Stephen Crane, Journalism, and the Making of Modern American Literature
Title | Stephen Crane, Journalism, and the Making of Modern American Literature PDF eBook |
Author | Michael Robertson |
Publisher | Columbia University Press |
Pages | 272 |
Release | 1997 |
Genre | Language Arts & Disciplines |
ISBN | 9780231109697 |
This critical study of Stephen Crane's journalism examines the climate of change that had begun to blur the line between non-fiction writing and fiction in Crane's era and provides insight into the masculine aesthetic Crane championed in his urban reportage, travel writing and war correspondence.
The Red Badge of Courage
Title | The Red Badge of Courage PDF eBook |
Author | Stephen Crane |
Publisher | D. Appleton |
Pages | 264 |
Release | 1900 |
Genre | United States |
ISBN |
A depiction of the American Civil War. It features a young recruit who overcomes initial fears to become a hero on the battlefield.

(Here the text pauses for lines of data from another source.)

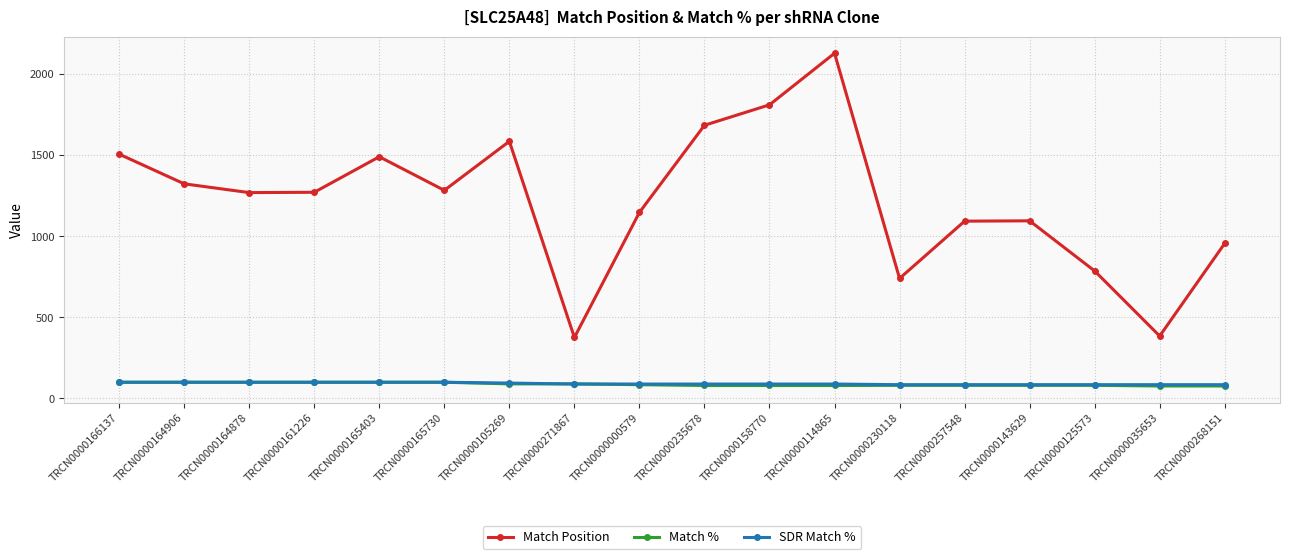

What is the minimum value for SDR Match %?

85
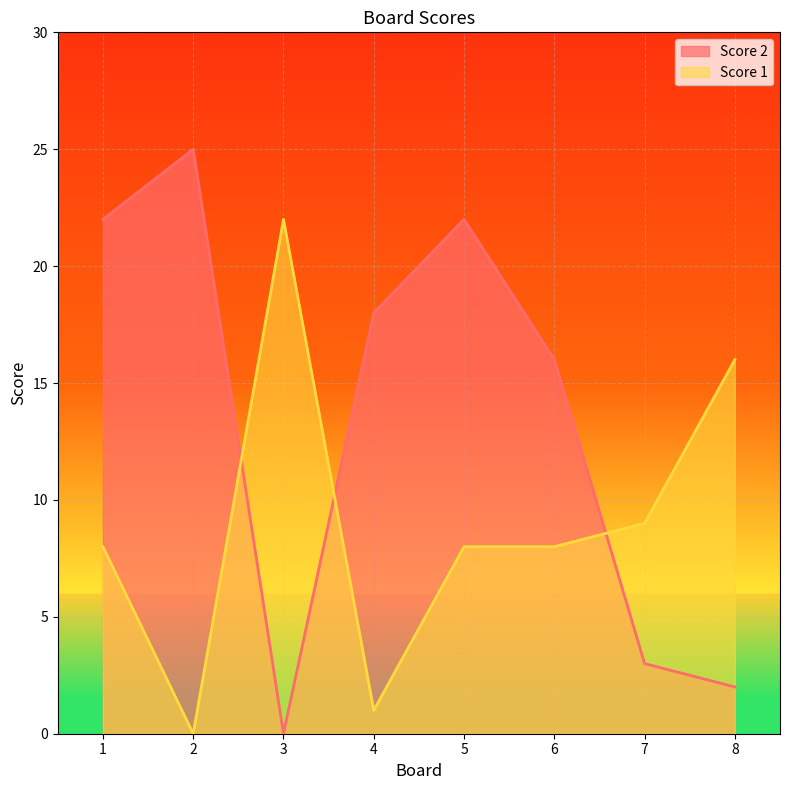

What is the total value across all series at 3?

22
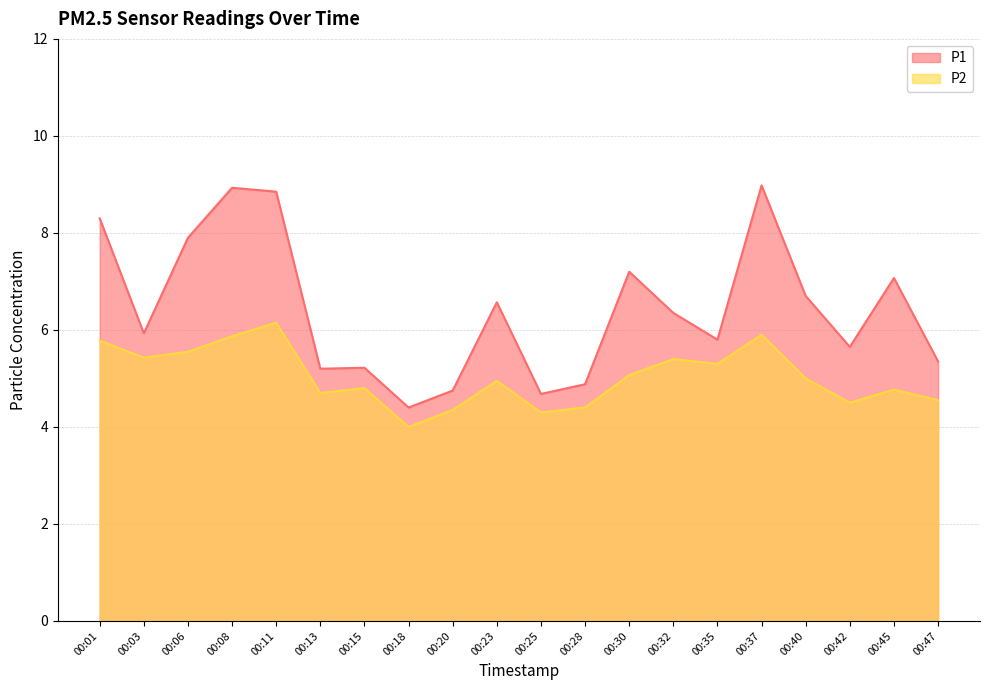

What are all the series names shown in the legend?

P1, P2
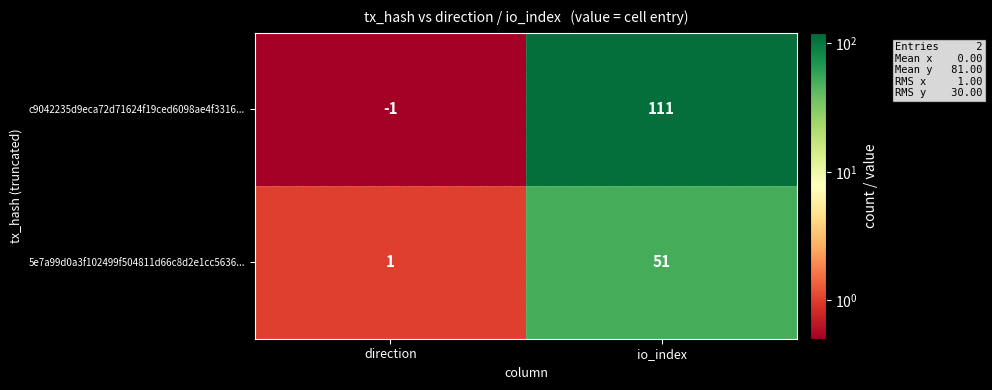

What is the highest value of the c9042235d9eca72d71624f19ced6098ae4f3316... series?

111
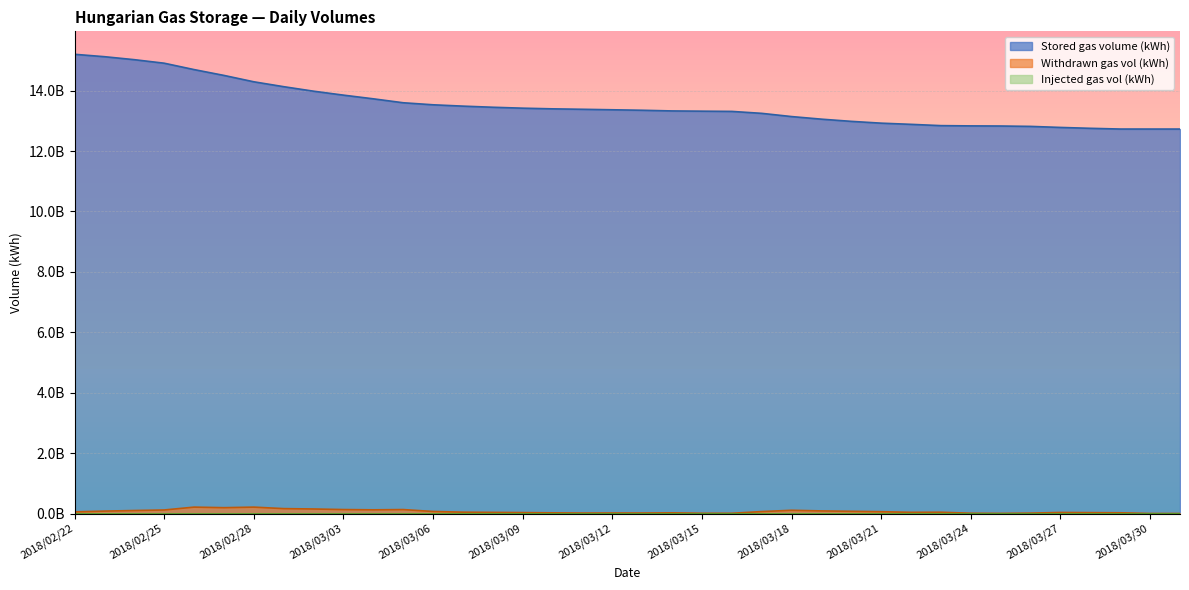

Where does the Withdrawn gas vol (kWh) series first go above 44283649?

2018/02/22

A History of American Literary Journalism
Title | A History of American Literary Journalism PDF eBook |
Author | John C. Hartsock |
Publisher | University of Massachusetts Press |
Pages | 316 |
Release | 2000 |
Genre | History |
ISBN |
Aiming to provide a history of and contextualize a literary form he calls literary journalism, Hartsock (communication studies, SUNY Cortland) provides evidence of the emergence of a "modern" American literary journalism; discusses reasons for the form's emergence and epistemological consequences; describes antecedents to the form; analyzes how to distinguish it from other nonfiction forms; offers post-fin de siecle evidence of the form up to the 1960s; and offers reasons for its critical marginalization. Intended for graduate students, advanced undergraduates, and journalists. Annotation copyrighted by Book News Inc., Portland, OR
Literature and Journalism in Antebellum America
Title | Literature and Journalism in Antebellum America PDF eBook |
Author | M. Canada |
Publisher | Springer |
Pages | 306 |
Release | 2011-04-11 |
Genre | Literary Criticism |
ISBN | 0230118593 |
Explores the sibling rivalry that emerged in the American literary marketplace in the decades after the advent of the penny press, showing how journalism became a target, a counterpoint, and even a model for numerous American authors, including Thoreau, Cooper, Poe, and Stowe.
Encyclopedia of the American Novel
Title | Encyclopedia of the American Novel PDF eBook |
Author | Abby H. P. Werlock |
Publisher | Infobase Learning |
Pages | 3854 |
Release | 2015-04-22 |
Genre | American fiction |
ISBN | 143814069X |
Praise for the print edition:" ... no other reference work on American fiction brings together such an array of authors and texts as this.
Battle Lines
Title | Battle Lines PDF eBook |
Author | Eliza Richards |
Publisher | University of Pennsylvania Press |
Pages | 256 |
Release | 2018-12-28 |
Genre | Literary Criticism |
ISBN | 0812250699 |
During the U.S. Civil War, a combination of innovative technologies and catastrophic events stimulated the development of news media into a central cultural force. Reacting to the dramatic increases in news reportage and circulation, poets responded to an urgent need to make their work immediately relevant to current events. As poetry's compressed forms traveled more quickly and easily than stories, novels, or essays through ephemeral print media, it moved alongside and engaged with news reports, often taking on the task of imagining the mental states of readers on receiving accounts from the war front. Newspaper and magazine poetry had long editorialized on political happenings—Indian wars, slavery and abolition, prison reform, women's rights—but the unprecedented scope of what has been called the first modern war, and the centrality of the issues involved for national futures, generated a powerful sense of single-mindedness among readers and writers that altered the terms of poetic expression. In Battle Lines, Eliza Richards charts the transformation of Civil War poetry, arguing that it was fueled by a symbiotic relationship between the development of mass media networks and modern warfare. Focusing primarily on the North, Richards explores how poets working in this new environment mediated events via received literary traditions. Collectively and with a remarkable consistency, poems pulled out key features of events and drew on common tropes and practices to mythologize, commemorate, and ponder the consequences of distant battles. The lines of communication reached outward through newspapers and magazines to writers such as Dickinson, Whitman, and Melville, who drew their inspiration from their peers' poetic practices and reconfigured them in ways that bear the traces of their engagements.
The Oxford Handbook of Jack London
Title | The Oxford Handbook of Jack London PDF eBook |
Author | James W. Williams |
Publisher | Oxford University Press |
Pages | 673 |
Release | 2017 |
Genre | Biography & Autobiography |
ISBN | 0199315175 |
With his novels, journalism, short stories, political activism, and travel writing, Jack London established himself as one of the most prolific and diverse authors of the twentieth century. Covering London's biography, cultural context, and the various genres in which he wrote, The Oxford Handbook of Jack London is the definitive reference work on the author.